Text passage:
------------------------------------------------
Couldn't this entire class of bug be solved by annotating signal handlers in the source code and checking at compile time that anything called from a signal handler is async-signal-safe?
Sounds reasonable, but since the language layer has no knowledge of signal handlers or what that means, it would be a separation of concerns problem. I'm sure you could get clang to do it, but still a tricky thing to design around.
Ultimately it's an example of an invariant where it's clear that programmers can't be trusted to uphold it. In this case, the consequences can be very significant.
Libc isn't the language runtime. The runtime is '/use/lib/crt*.o', which has no concept at all of signal handling.
Libc isn't particularly intrinsic to the language, and outside of some assembly to make syscalls, you can implement an alternative with a completely different interface, purely in C.
------------------------------------------------
The data:
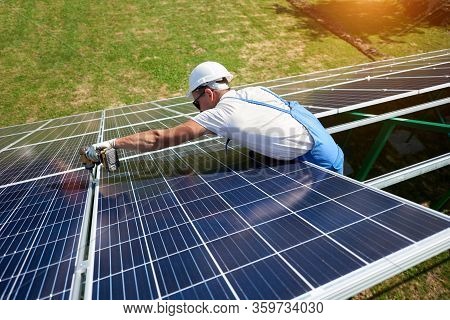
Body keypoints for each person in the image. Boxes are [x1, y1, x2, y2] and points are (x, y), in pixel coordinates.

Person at [85, 61, 344, 174]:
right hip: (328, 145)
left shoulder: (223, 114)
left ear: (208, 93)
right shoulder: (256, 91)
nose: (199, 110)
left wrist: (113, 143)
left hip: (318, 165)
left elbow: (158, 139)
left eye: (197, 103)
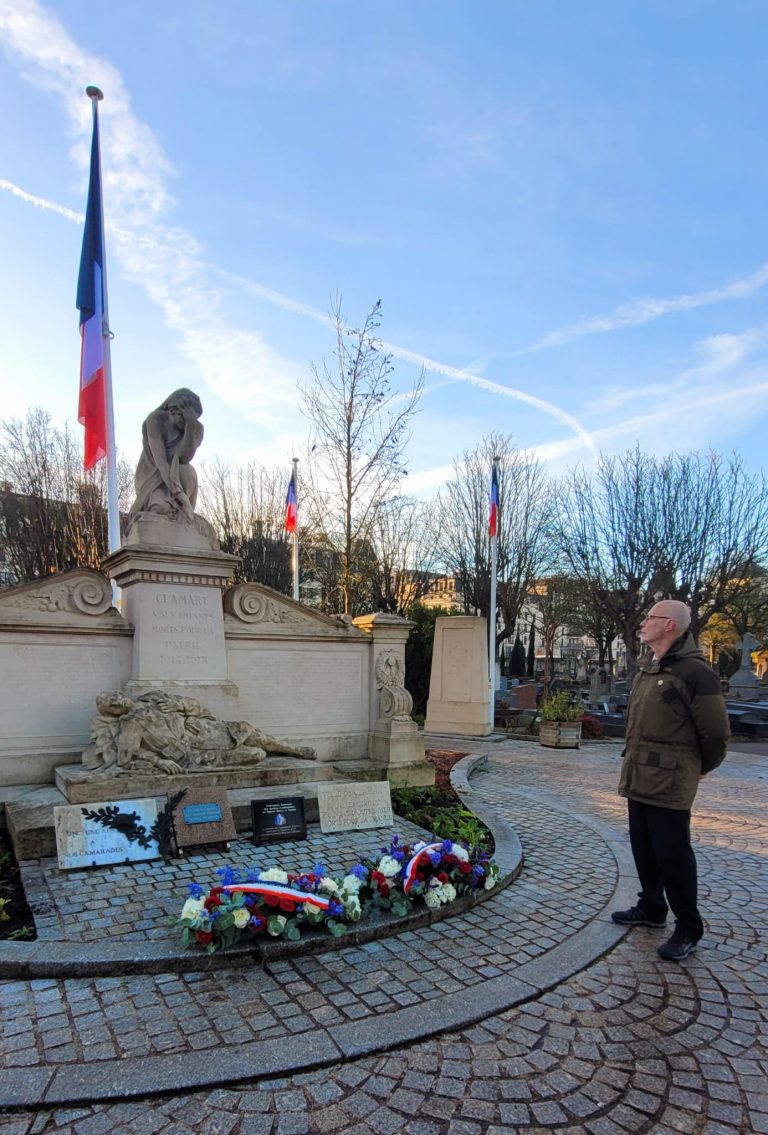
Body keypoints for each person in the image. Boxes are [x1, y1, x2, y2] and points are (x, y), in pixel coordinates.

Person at [612, 599, 729, 961]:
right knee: (644, 848)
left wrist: (701, 766)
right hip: (639, 773)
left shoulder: (695, 673)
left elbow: (717, 734)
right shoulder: (648, 668)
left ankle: (689, 927)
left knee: (673, 854)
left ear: (670, 626)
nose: (643, 622)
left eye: (651, 618)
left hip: (670, 780)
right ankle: (651, 908)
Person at [127, 388, 204, 526]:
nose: (186, 423)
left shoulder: (196, 428)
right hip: (153, 474)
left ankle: (180, 511)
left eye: (192, 419)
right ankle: (176, 505)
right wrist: (182, 498)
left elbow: (183, 459)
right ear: (173, 409)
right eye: (184, 418)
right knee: (160, 509)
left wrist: (190, 427)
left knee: (188, 471)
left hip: (176, 474)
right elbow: (161, 462)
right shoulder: (156, 419)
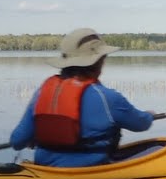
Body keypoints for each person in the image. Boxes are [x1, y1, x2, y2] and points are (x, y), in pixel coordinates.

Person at [9, 28, 154, 167]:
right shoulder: (108, 98)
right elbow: (141, 124)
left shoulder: (42, 92)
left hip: (45, 172)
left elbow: (17, 141)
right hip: (89, 173)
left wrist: (36, 138)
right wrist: (149, 115)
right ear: (98, 62)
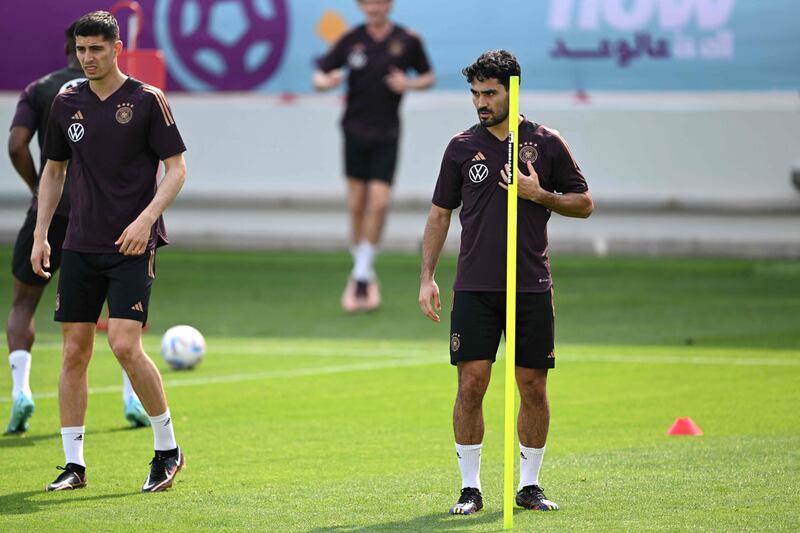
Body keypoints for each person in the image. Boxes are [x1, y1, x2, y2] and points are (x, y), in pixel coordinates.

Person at [418, 50, 593, 514]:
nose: (480, 101)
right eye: (475, 93)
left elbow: (585, 203)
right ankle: (470, 487)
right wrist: (427, 277)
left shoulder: (546, 143)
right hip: (475, 287)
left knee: (532, 385)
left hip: (531, 285)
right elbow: (440, 214)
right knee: (471, 384)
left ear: (512, 91)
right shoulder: (460, 147)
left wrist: (541, 195)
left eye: (489, 93)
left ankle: (529, 485)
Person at [32, 11, 187, 492]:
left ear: (117, 48)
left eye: (96, 49)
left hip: (132, 245)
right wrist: (42, 234)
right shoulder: (65, 102)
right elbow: (54, 170)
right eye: (81, 50)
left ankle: (167, 449)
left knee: (123, 344)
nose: (88, 58)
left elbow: (177, 170)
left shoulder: (146, 100)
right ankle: (74, 465)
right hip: (79, 243)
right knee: (74, 352)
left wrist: (145, 221)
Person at [5, 21, 150, 434]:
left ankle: (20, 391)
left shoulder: (42, 90)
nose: (89, 56)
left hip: (50, 215)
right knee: (124, 312)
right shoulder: (129, 95)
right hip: (107, 219)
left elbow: (16, 144)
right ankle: (130, 397)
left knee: (22, 304)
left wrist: (37, 190)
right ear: (82, 49)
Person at [313, 0, 434, 312]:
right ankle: (362, 272)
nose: (373, 7)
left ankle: (362, 275)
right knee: (356, 204)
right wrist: (326, 82)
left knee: (379, 202)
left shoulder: (407, 40)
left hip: (387, 134)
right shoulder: (350, 39)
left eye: (379, 2)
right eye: (367, 2)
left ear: (389, 5)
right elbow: (320, 75)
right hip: (353, 132)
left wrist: (408, 83)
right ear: (361, 6)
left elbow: (427, 76)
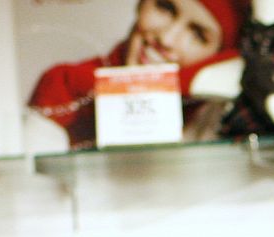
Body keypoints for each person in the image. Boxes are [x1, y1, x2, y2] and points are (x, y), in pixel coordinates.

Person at [28, 0, 241, 148]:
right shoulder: (63, 85)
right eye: (164, 6)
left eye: (197, 34)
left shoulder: (220, 114)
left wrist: (188, 83)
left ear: (220, 56)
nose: (167, 39)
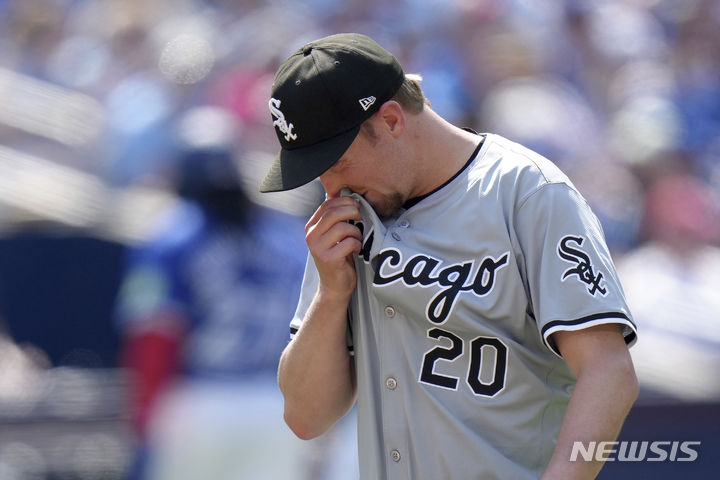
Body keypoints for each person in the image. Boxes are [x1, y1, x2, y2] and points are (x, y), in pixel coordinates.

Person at [260, 33, 639, 480]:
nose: (328, 187)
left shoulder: (526, 192)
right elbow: (306, 418)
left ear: (392, 120)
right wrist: (330, 295)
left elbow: (609, 372)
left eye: (336, 162)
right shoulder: (349, 216)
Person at [114, 126, 353, 479]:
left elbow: (154, 336)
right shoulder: (287, 236)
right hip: (278, 405)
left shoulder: (169, 236)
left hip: (201, 401)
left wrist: (146, 419)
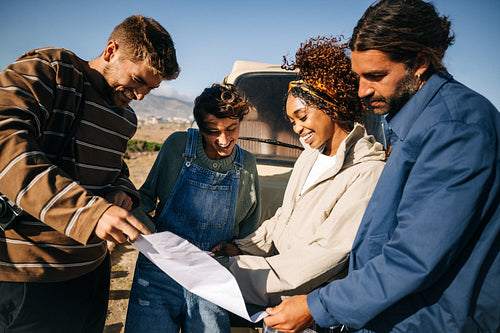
------------------------------------------------
Work request 1: Can you condense the paragraph in the signal-handler thread that begins "Sounds reasonable, but since" while keeping its main facts?
Work request 2: Could you duplicate the signal-handler thread word for word, from "Ultimately it's an" up to and including "of signal handling."?

Answer box 1: The idea sounds reasonable, but the language layer knows nothing about signal handlers, so it would be a separation-of-concerns problem. Clang could probably be made to do it, but it would still be tricky to design around.

Answer box 2:
Ultimately it's an example of an invariant where it's clear that programmers can't be trusted to uphold it. In this case, the consequences can be very significant.
Libc isn't the language runtime. The runtime is '/use/lib/crt*.o', which has no concept at all of signal handling.